- _Prompt_: The entries below should be output exactly as written.

- _Supplied information_:
****************************************

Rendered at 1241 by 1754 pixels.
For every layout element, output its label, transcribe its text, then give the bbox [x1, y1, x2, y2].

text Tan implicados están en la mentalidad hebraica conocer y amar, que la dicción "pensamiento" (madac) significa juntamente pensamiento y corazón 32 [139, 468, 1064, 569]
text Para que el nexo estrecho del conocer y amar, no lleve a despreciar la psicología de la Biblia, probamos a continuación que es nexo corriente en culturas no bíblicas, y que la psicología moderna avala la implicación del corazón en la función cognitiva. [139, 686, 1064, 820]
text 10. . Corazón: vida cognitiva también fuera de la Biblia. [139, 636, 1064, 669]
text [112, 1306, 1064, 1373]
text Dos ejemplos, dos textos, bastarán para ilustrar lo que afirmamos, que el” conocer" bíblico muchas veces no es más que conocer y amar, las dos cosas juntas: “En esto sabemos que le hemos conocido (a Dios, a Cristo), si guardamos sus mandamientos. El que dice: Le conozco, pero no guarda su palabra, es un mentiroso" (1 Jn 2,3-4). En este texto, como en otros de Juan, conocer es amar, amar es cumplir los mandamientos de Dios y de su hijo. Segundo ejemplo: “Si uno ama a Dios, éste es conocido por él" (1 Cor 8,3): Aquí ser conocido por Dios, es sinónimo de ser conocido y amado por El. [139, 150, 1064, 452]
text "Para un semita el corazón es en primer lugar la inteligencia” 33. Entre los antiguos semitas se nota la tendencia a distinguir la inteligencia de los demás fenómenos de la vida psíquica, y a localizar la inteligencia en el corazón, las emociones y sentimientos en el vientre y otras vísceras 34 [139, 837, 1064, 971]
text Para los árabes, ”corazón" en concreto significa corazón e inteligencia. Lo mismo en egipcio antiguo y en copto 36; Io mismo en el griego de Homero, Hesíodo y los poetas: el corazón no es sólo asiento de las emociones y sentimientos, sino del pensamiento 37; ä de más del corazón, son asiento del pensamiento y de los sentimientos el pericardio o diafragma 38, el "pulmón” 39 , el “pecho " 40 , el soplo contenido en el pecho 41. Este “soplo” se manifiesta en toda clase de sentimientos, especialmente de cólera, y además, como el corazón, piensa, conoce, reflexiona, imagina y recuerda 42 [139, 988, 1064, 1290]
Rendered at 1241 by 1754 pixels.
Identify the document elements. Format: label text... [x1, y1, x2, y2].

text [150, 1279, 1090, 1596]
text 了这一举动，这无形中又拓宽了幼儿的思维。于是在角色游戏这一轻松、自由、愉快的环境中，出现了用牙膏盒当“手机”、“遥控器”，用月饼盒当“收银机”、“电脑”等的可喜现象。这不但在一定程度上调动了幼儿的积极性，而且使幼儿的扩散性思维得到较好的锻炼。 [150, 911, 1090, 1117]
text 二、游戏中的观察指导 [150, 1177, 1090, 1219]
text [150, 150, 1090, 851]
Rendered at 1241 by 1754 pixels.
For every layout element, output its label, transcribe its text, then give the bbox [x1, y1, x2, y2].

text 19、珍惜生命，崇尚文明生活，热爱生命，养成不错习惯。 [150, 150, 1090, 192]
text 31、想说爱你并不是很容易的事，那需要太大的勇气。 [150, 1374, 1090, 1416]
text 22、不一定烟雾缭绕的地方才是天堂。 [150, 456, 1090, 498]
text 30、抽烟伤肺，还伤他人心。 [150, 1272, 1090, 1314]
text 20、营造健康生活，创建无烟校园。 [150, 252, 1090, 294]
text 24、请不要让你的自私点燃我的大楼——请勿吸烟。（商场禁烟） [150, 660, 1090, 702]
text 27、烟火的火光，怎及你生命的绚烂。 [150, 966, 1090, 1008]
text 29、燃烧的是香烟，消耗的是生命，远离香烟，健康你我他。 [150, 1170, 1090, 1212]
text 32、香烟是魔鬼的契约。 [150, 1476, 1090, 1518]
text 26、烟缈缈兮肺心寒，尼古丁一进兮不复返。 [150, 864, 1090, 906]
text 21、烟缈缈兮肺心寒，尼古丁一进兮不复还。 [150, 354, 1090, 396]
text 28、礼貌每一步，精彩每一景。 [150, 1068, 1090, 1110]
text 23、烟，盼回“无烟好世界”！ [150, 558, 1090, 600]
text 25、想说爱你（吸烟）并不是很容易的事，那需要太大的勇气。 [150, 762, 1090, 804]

****************************************

- _Solution for this problem_:
Rendered at 1241 by 1754 pixels.
For every layout element, output its label, transcribe its text, then give the bbox [x1, y1, x2, y2].

text Tan implicados están en la mentalidad hebraica conocer y amar, que la dicción "pensamiento" (madac) significa juntamente pensamiento y corazón 32 [139, 468, 1064, 569]
text Para que el nexo estrecho del conocer y amar, no lleve a despreciar la psicología de la Biblia, probamos a continuación que es nexo corriente en culturas no bíblicas, y que la psicología moderna avala la implicación del corazón en la función cognitiva. [139, 686, 1064, 820]
text 10. . Corazón: vida cognitiva también fuera de la Biblia. [139, 636, 1064, 669]
text [112, 1306, 1064, 1373]
text Dos ejemplos, dos textos, bastarán para ilustrar lo que afirmamos, que el” conocer" bíblico muchas veces no es más que conocer y amar, las dos cosas juntas: “En esto sabemos que le hemos conocido (a Dios, a Cristo), si guardamos sus mandamientos. El que dice: Le conozco, pero no guarda su palabra, es un mentiroso" (1 Jn 2,3-4). En este texto, como en otros de Juan, conocer es amar, amar es cumplir los mandamientos de Dios y de su hijo. Segundo ejemplo: “Si uno ama a Dios, éste es conocido por él" (1 Cor 8,3): Aquí ser conocido por Dios, es sinónimo de ser conocido y amado por El. [139, 150, 1064, 452]
text "Para un semita el corazón es en primer lugar la inteligencia” 33. Entre los antiguos semitas se nota la tendencia a distinguir la inteligencia de los demás fenómenos de la vida psíquica, y a localizar la inteligencia en el corazón, las emociones y sentimientos en el vientre y otras vísceras 34 [139, 837, 1064, 971]
text Para los árabes, ”corazón" en concreto significa corazón e inteligencia. Lo mismo en egipcio antiguo y en copto 36; Io mismo en el griego de Homero, Hesíodo y los poetas: el corazón no es sólo asiento de las emociones y sentimientos, sino del pensamiento 37; ä de más del corazón, son asiento del pensamiento y de los sentimientos el pericardio o diafragma 38, el "pulmón” 39 , el “pecho " 40 , el soplo contenido en el pecho 41. Este “soplo” se manifiesta en toda clase de sentimientos, especialmente de cólera, y además, como el corazón, piensa, conoce, reflexiona, imagina y recuerda 42 [139, 988, 1064, 1290]
Rendered at 1241 by 1754 pixels.
Identify the document elements. Format: label text... [x1, y1, x2, y2].

text [150, 1279, 1090, 1596]
text 了这一举动，这无形中又拓宽了幼儿的思维。于是在角色游戏这一轻松、自由、愉快的环境中，出现了用牙膏盒当“手机”、“遥控器”，用月饼盒当“收银机”、“电脑”等的可喜现象。这不但在一定程度上调动了幼儿的积极性，而且使幼儿的扩散性思维得到较好的锻炼。 [150, 911, 1090, 1117]
text 二、游戏中的观察指导 [150, 1177, 1090, 1219]
text [150, 150, 1090, 851]
Rendered at 1241 by 1754 pixels.
For every layout element, output its label, transcribe its text, then give the bbox [x1, y1, x2, y2].

text 19、珍惜生命，崇尚文明生活，热爱生命，养成不错习惯。 [150, 150, 1090, 192]
text 31、想说爱你并不是很容易的事，那需要太大的勇气。 [150, 1374, 1090, 1416]
text 22、不一定烟雾缭绕的地方才是天堂。 [150, 456, 1090, 498]
text 30、抽烟伤肺，还伤他人心。 [150, 1272, 1090, 1314]
text 20、营造健康生活，创建无烟校园。 [150, 252, 1090, 294]
text 24、请不要让你的自私点燃我的大楼——请勿吸烟。（商场禁烟） [150, 660, 1090, 702]
text 27、烟火的火光，怎及你生命的绚烂。 [150, 966, 1090, 1008]
text 29、燃烧的是香烟，消耗的是生命，远离香烟，健康你我他。 [150, 1170, 1090, 1212]
text 32、香烟是魔鬼的契约。 [150, 1476, 1090, 1518]
text 26、烟缈缈兮肺心寒，尼古丁一进兮不复返。 [150, 864, 1090, 906]
text 21、烟缈缈兮肺心寒，尼古丁一进兮不复还。 [150, 354, 1090, 396]
text 28、礼貌每一步，精彩每一景。 [150, 1068, 1090, 1110]
text 23、烟，盼回“无烟好世界”！ [150, 558, 1090, 600]
text 25、想说爱你（吸烟）并不是很容易的事，那需要太大的勇气。 [150, 762, 1090, 804]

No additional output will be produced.